• TASK DETAILS
What is needed is a faithful transcription of all the data below, pictures excluded.

• MATERIAL SHOWN
========
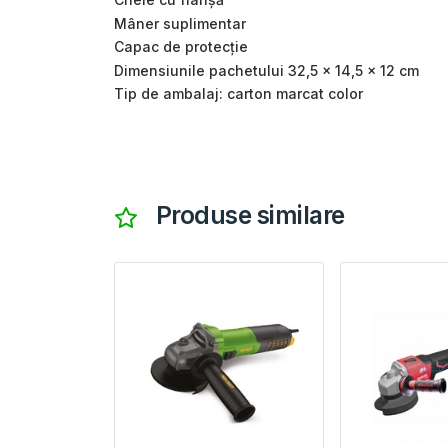
Mâner suplimentar
Capac de protecție
Dimensiunile pachetului 32,5 × 14,5 × 12 cm
Tip de ambalaj: carton marcat color
Produse similare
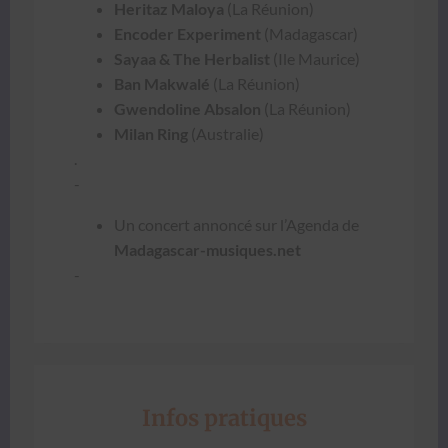
Her­i­taz Mal­oya
(La Réu­nion)
Encoder Exper­i­ment
(Mada­gas­car)
Sayaa & The Herbal­ist
(Ile Mau­rice)
Ban Mak­walé
(La Réu­nion)
Gwen­do­line Absa­lon
(La Réu­nion)
Milan Ring
(Aus­tralie)
.
-
Un con­cert annon­cé sur l’A­gen­da de
Madagascar-musiques.net
-
Infos pratiques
========
• COMPLETED TASK
Mâner suplimentar
Capac de protecție
Dimensiunile pachetului 32,5 × 14,5 × 12 cm
Tip de ambalaj: carton marcat color
Produse similare
Her­i­taz Mal­oya
(La Réu­nion)
Encoder Exper­i­ment
(Mada­gas­car)
Sayaa & The Herbal­ist
(Ile Mau­rice)
Ban Mak­walé
(La Réu­nion)
Gwen­do­line Absa­lon
(La Réu­nion)
Milan Ring
(Aus­tralie)
.
-
Un con­cert annon­cé sur l’A­gen­da de
Madagascar-musiques.net
-
Infos pratiques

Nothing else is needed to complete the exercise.